- **Description of the task**: Each line of the records below that holds "interest" should be returned.
** Supplied data follows **
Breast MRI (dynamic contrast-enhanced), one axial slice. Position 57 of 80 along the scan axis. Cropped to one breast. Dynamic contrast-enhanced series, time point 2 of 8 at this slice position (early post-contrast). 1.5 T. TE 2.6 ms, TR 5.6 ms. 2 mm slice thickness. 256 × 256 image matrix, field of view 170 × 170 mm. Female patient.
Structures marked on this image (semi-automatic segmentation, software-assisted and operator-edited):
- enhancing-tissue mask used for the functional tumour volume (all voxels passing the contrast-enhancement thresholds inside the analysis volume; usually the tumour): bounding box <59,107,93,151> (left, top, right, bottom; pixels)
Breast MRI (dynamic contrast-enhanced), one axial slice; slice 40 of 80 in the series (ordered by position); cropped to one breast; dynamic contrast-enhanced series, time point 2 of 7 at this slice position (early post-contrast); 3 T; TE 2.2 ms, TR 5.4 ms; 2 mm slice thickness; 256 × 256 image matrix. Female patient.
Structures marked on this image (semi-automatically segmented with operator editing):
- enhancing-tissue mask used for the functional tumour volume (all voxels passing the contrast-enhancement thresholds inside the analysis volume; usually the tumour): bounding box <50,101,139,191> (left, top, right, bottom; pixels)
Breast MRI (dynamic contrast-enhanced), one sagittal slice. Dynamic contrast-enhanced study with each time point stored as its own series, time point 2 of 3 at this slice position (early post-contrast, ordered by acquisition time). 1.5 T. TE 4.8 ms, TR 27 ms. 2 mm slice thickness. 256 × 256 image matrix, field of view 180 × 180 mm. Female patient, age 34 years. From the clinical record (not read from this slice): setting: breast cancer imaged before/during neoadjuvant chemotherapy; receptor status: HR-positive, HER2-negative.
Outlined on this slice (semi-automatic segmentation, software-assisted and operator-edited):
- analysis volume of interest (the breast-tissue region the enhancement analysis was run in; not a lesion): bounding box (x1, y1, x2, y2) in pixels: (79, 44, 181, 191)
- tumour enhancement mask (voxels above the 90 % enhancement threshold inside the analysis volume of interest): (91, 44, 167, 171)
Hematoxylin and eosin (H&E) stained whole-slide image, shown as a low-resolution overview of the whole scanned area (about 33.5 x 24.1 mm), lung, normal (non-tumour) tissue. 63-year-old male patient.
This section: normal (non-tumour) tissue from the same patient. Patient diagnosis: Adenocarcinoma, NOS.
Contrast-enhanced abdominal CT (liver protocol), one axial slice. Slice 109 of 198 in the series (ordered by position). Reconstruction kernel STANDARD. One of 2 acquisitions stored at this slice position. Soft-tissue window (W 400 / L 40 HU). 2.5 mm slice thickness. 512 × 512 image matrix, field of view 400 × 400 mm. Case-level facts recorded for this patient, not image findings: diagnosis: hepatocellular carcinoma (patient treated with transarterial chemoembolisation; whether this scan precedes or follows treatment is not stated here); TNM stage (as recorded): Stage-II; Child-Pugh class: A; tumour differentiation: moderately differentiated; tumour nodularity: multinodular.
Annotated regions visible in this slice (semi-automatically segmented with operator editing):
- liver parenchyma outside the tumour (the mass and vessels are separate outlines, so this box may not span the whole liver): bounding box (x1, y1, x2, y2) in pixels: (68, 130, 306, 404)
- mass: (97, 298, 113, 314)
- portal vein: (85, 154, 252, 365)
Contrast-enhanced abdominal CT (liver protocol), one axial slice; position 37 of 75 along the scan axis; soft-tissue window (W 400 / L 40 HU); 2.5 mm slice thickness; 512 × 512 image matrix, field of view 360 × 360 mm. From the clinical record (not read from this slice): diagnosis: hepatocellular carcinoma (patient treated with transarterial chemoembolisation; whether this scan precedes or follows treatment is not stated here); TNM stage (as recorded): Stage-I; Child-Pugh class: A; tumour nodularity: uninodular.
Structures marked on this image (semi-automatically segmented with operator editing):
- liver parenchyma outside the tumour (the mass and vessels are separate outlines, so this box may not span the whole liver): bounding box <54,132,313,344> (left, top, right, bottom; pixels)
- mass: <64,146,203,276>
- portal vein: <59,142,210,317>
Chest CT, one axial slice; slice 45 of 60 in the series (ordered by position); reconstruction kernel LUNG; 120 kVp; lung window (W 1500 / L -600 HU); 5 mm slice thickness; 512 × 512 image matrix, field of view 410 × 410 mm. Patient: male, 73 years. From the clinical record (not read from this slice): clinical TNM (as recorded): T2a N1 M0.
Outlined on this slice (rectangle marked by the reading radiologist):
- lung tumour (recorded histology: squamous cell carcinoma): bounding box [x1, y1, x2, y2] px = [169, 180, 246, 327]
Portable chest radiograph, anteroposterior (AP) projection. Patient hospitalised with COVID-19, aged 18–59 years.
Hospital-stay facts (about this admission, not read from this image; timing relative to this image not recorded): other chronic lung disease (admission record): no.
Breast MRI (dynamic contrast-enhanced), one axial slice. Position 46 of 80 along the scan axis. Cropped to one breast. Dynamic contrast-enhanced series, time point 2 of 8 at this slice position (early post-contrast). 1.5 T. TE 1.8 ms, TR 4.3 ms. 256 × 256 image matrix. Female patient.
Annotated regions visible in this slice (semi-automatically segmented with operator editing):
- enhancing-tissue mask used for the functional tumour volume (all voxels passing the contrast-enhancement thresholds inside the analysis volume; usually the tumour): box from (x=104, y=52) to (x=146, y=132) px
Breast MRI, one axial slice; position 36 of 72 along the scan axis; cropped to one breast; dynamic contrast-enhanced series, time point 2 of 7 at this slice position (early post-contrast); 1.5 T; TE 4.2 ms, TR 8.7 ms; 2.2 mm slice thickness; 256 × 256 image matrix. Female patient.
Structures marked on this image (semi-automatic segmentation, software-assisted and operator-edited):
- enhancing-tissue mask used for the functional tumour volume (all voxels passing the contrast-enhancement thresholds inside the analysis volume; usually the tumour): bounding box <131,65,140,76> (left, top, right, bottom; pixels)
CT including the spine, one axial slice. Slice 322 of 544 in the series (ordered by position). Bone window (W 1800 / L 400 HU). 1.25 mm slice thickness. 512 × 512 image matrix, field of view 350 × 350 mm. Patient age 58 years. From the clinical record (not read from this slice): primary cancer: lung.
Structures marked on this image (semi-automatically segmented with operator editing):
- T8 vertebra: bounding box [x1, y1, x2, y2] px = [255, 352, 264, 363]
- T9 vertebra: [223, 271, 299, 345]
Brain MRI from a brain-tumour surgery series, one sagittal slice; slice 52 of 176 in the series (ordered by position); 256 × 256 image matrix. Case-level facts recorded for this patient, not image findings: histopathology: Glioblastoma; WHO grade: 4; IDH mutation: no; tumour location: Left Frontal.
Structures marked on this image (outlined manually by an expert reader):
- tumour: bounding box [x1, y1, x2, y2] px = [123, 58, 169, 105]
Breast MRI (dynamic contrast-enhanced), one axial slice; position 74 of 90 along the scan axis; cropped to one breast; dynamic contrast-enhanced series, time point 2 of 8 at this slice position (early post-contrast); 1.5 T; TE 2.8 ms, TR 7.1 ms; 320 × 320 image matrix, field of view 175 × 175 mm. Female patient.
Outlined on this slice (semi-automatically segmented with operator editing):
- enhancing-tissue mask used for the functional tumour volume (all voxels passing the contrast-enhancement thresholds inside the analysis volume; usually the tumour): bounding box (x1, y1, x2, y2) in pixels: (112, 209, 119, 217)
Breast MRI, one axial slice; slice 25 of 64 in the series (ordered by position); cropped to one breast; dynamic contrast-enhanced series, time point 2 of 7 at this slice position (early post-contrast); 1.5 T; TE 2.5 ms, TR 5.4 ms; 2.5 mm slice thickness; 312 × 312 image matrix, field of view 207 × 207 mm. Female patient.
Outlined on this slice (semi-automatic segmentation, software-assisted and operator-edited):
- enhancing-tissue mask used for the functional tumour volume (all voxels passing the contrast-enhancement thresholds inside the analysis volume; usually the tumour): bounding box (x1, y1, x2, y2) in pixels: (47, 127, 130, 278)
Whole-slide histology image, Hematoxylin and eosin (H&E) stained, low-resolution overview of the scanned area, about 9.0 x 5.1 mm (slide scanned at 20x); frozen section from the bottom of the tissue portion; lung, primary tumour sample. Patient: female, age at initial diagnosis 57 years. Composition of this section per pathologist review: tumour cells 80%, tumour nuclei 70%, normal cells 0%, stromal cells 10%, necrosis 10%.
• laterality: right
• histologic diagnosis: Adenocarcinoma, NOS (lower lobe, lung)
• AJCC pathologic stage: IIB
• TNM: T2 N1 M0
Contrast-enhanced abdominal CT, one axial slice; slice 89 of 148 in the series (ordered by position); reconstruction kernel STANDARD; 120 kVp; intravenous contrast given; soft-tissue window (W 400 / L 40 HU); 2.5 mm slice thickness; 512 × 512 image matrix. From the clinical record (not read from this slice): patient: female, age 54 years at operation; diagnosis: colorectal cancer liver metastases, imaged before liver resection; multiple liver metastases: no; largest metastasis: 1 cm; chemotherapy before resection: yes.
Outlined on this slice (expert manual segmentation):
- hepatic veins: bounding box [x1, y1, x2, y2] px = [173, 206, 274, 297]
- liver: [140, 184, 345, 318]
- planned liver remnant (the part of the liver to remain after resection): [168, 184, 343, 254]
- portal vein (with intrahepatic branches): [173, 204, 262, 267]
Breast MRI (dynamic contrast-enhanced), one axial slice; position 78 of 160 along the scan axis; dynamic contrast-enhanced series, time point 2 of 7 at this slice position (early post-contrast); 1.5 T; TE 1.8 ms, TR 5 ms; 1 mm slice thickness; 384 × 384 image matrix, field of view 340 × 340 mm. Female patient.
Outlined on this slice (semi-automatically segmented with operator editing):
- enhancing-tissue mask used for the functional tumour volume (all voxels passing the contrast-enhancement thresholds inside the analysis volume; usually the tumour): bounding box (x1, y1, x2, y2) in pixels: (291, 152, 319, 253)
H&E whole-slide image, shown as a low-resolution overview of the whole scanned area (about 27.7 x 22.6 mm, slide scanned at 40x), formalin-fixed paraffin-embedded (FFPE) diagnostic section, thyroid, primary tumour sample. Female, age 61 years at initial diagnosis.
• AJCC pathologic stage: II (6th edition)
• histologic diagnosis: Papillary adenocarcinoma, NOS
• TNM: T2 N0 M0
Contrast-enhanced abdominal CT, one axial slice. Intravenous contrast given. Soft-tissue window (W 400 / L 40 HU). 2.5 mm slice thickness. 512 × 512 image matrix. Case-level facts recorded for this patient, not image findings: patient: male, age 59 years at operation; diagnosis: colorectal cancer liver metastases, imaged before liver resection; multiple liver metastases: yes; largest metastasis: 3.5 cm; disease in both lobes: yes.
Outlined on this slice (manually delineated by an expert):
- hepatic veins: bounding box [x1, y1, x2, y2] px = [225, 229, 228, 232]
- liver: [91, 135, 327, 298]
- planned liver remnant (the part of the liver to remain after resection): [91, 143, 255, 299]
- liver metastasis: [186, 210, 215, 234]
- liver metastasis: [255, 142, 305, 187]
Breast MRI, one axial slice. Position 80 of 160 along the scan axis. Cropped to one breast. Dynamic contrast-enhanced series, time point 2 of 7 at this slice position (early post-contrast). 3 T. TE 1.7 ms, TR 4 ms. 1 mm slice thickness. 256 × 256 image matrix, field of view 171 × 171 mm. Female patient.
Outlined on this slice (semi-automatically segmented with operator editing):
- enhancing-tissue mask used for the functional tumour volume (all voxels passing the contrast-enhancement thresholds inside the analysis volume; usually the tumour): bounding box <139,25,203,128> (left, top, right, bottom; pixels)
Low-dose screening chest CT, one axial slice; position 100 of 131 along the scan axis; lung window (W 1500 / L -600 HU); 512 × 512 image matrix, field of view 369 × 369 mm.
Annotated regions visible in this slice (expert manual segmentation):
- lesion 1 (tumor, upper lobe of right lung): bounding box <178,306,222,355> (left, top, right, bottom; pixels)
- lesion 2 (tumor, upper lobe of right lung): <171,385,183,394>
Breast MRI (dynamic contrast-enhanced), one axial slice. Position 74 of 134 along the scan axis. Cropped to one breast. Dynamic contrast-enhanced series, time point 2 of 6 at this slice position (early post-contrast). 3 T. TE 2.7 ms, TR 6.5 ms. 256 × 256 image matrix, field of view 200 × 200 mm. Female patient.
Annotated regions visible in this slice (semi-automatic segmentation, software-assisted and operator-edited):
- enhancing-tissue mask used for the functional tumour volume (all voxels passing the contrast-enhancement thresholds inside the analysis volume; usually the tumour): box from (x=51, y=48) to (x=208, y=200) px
** End of Supplied data **
- **Solution to this exercise**:
- analysis volume of interest (the breast-tissue region the enhancement analysis was run in; not a lesion): bounding box (x1, y1, x2, y2) in pixels: (79, 44, 181, 191)
- tumour enhancement mask (voxels above the 90 % enhancement threshold inside the analysis volume of interest): (91, 44, 167, 171)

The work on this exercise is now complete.